Your tasks:
[a] In the passage on the New International Economic Order, how long did the negotiations in Paris last?
[b] Carry on the passage on the New International Economic Order from its last sentence.

** Begin Reading passage **

194. Despite the adoption of the International Development Strategy, the Declaration and Programme of Action on the New International Economic Order and the consensus of the seventh special session, very little has been done in concrete terms to meet the pressing problems of the third world, and nothing to rectify the underlying causes. The agreements reached at the Conference on International Economic Co-operation were limited both in scope and substance. The 18 months of negotiations in Paris reflected the continuing divergence between the declarations and the actions of the developed countries. The resumed thirty-first session was unable to agree even on a common evaluation of the results of the Paris Conference.

** End Reading passage **
** Begin Information provided **

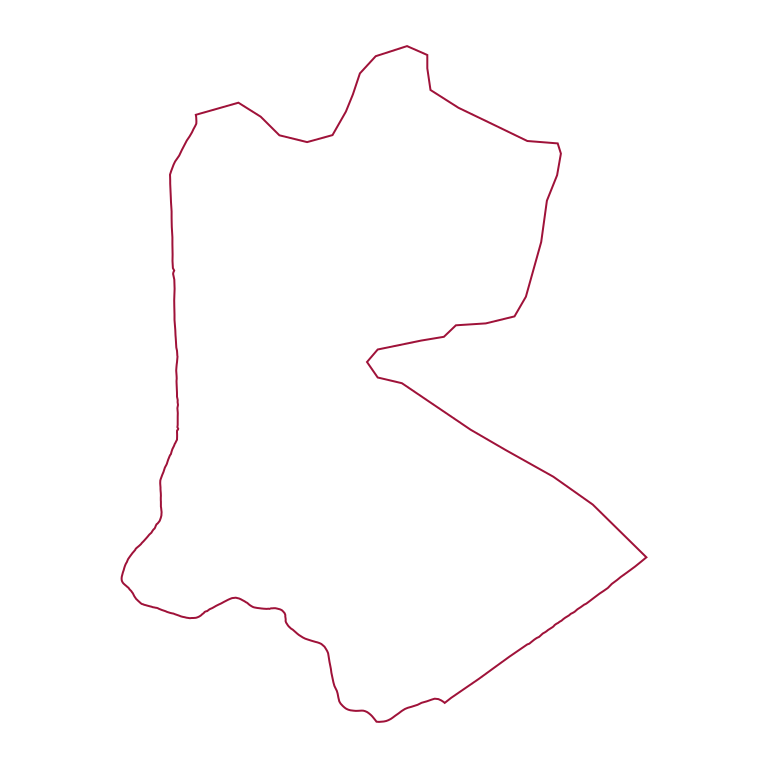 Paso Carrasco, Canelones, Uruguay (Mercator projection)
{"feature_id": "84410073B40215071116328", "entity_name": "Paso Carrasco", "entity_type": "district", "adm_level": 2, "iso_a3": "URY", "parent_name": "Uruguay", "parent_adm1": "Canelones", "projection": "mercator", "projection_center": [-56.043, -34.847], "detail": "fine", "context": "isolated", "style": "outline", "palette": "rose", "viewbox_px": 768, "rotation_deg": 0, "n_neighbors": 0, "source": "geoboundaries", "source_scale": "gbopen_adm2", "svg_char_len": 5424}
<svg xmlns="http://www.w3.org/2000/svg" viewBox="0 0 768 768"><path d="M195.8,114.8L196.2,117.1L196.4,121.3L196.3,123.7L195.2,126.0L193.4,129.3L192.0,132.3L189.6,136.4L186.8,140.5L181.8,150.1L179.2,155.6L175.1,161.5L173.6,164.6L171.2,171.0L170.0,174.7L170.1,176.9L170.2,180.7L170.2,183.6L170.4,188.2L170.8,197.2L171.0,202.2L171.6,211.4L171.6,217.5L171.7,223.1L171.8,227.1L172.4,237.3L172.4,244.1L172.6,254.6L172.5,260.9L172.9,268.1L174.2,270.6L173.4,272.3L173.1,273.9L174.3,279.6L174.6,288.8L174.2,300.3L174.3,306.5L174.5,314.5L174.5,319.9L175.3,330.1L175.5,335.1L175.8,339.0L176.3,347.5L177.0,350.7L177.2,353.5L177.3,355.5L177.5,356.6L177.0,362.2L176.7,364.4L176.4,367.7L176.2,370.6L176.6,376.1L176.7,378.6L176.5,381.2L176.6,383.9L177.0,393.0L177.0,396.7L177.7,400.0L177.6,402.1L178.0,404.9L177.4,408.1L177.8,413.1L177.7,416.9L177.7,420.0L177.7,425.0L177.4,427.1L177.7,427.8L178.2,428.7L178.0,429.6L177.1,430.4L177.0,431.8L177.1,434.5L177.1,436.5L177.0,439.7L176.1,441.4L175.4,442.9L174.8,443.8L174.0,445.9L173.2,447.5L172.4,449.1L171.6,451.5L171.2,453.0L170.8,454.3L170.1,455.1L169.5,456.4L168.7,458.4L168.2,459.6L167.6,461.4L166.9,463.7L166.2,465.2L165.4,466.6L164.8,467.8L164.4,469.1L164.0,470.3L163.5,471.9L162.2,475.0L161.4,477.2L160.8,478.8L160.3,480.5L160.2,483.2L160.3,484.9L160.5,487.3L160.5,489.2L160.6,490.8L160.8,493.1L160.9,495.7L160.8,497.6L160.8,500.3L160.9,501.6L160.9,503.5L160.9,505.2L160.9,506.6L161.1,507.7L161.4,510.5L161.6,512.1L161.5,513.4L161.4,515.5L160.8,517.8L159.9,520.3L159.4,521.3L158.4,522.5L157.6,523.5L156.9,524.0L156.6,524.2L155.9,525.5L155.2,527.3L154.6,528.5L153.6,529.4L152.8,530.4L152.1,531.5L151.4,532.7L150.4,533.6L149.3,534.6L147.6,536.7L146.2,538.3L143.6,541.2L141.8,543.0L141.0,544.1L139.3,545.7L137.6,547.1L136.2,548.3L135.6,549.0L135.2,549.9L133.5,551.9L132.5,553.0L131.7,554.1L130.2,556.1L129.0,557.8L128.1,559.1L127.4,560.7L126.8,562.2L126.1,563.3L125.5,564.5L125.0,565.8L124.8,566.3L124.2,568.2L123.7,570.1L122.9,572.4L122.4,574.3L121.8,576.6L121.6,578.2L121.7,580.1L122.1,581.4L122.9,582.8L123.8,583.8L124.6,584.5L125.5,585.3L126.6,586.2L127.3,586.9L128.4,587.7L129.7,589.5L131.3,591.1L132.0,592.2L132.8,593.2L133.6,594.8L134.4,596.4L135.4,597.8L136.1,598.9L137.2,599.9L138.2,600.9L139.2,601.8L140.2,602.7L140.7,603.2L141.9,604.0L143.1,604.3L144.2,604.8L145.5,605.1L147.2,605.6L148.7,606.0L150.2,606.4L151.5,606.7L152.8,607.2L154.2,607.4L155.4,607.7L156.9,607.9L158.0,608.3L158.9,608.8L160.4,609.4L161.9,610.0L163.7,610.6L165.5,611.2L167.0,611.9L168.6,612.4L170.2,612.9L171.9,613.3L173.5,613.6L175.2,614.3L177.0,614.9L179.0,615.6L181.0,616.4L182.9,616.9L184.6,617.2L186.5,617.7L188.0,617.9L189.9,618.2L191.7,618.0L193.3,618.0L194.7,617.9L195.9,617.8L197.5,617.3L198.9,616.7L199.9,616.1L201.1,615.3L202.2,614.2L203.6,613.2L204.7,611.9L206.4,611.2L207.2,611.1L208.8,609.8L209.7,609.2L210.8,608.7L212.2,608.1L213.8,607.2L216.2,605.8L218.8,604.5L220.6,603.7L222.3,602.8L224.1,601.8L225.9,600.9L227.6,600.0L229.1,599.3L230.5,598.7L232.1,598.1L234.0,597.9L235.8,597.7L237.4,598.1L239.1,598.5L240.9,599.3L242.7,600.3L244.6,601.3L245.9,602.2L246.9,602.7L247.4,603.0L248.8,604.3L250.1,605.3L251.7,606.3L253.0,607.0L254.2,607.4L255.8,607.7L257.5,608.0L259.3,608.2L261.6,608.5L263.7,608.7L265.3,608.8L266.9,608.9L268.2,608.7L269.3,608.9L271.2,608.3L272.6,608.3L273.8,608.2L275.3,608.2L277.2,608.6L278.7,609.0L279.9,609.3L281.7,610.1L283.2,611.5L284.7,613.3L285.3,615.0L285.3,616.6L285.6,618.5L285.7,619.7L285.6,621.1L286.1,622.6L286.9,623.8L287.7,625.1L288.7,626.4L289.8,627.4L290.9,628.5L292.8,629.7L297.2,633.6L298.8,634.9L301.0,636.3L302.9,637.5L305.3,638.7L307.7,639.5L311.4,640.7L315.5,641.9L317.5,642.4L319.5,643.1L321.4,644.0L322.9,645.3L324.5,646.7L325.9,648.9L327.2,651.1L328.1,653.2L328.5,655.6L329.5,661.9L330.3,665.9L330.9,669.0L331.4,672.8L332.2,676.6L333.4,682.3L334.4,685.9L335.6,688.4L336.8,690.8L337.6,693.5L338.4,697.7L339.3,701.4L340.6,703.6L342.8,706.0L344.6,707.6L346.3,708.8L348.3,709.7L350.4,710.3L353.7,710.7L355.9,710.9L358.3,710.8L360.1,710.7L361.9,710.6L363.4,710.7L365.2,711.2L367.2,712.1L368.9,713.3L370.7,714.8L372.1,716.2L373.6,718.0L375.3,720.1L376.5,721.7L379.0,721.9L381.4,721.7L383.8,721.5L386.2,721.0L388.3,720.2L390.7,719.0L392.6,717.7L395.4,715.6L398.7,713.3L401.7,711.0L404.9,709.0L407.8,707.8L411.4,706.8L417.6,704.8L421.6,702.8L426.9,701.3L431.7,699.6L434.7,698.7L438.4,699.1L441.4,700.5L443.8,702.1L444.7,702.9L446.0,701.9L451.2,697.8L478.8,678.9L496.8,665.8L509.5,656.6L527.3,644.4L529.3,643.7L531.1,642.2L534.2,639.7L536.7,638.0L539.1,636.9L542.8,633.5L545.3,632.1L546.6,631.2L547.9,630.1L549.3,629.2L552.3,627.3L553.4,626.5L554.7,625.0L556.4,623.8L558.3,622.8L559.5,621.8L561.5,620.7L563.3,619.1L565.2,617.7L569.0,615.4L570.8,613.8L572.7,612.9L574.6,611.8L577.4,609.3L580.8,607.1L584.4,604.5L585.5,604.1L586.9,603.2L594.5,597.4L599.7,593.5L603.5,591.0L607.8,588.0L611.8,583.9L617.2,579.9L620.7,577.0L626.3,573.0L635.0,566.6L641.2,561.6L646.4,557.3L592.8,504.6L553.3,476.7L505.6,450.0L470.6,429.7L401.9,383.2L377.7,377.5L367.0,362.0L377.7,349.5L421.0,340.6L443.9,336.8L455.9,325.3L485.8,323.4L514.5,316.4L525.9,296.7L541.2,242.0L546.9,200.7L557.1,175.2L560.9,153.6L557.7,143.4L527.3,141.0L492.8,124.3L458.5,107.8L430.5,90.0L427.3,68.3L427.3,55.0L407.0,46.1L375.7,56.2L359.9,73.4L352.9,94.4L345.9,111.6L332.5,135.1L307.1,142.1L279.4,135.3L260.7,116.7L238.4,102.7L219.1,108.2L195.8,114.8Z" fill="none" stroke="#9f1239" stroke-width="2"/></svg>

** End Information provided **

The responses:
[a] 18 months.

[b]
195. Indeed, the policies of the developed countries have registered a marked regression. Aid levels have stagnated at less than half the agreed target; the distribution of international financial reserves remains as inequitable as ever; and there is an ominous trend towards protectionism apparent in the developed countries. This, together with spiralling import prices, an alarming debt burden, imported inflation and depressed commodity markets have confronted the poorest countries with large financial deficits and reduced their already marginal growth rates. Their balance-of-payments deficits now amount to $10 billion, and per capita incomes do not grow by more than 2 to 3 per cent. Solutions to these problems must be found if economic and political disruption is to be averted over a large area of the world.
196. The developing countries have increasingly come to recognize that their salvation lies in a collective endeavour to promote economic co-operation and to strengthen their own unity and solidarity. Pakistan is convinced that both these objectives can be significantly advanced through a summit meeting of the developing countries.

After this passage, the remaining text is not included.